• _Your task_
Your answer must consist of the lines running from the one that holds "www.ebay.de" to the end of the data, copied exactly.

*** Available records ***

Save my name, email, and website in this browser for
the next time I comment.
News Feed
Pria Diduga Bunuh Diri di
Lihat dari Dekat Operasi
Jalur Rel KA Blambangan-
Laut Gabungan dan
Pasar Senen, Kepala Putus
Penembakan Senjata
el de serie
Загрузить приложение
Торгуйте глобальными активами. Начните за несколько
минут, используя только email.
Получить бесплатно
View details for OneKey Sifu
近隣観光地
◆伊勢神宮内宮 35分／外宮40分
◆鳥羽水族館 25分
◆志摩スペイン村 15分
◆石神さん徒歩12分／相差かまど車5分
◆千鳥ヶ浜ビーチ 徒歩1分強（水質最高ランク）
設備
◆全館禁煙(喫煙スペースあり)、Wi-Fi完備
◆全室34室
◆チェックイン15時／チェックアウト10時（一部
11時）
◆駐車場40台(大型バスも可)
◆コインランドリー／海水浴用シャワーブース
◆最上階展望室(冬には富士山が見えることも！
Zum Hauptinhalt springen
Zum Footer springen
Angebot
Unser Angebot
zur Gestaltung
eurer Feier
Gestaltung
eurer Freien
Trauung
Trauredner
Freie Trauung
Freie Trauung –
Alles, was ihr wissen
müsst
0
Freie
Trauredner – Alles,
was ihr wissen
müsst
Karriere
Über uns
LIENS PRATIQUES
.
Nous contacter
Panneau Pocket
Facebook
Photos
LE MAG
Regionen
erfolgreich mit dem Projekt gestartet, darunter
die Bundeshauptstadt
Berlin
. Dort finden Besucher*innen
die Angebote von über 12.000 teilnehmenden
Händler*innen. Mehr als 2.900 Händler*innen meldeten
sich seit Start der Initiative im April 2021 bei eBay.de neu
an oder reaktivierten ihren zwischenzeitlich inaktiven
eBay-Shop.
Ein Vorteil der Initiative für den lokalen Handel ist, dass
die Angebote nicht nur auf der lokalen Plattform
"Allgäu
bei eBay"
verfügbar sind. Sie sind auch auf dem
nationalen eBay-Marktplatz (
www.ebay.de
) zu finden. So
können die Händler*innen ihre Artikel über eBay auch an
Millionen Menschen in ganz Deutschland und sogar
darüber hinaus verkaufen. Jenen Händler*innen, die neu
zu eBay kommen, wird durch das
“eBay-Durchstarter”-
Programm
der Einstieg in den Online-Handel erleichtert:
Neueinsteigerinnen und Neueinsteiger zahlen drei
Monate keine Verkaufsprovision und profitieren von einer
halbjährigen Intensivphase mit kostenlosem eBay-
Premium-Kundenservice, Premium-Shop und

*** End of Available records ***

• _Written response_
www.ebay.de
) zu finden. So
können die Händler*innen ihre Artikel über eBay auch an
Millionen Menschen in ganz Deutschland und sogar
darüber hinaus verkaufen. Jenen Händler*innen, die neu
zu eBay kommen, wird durch das
“eBay-Durchstarter”-
Programm
der Einstieg in den Online-Handel erleichtert:
Neueinsteigerinnen und Neueinsteiger zahlen drei
Monate keine Verkaufsprovision und profitieren von einer
halbjährigen Intensivphase mit kostenlosem eBay-
Premium-Kundenservice, Premium-Shop und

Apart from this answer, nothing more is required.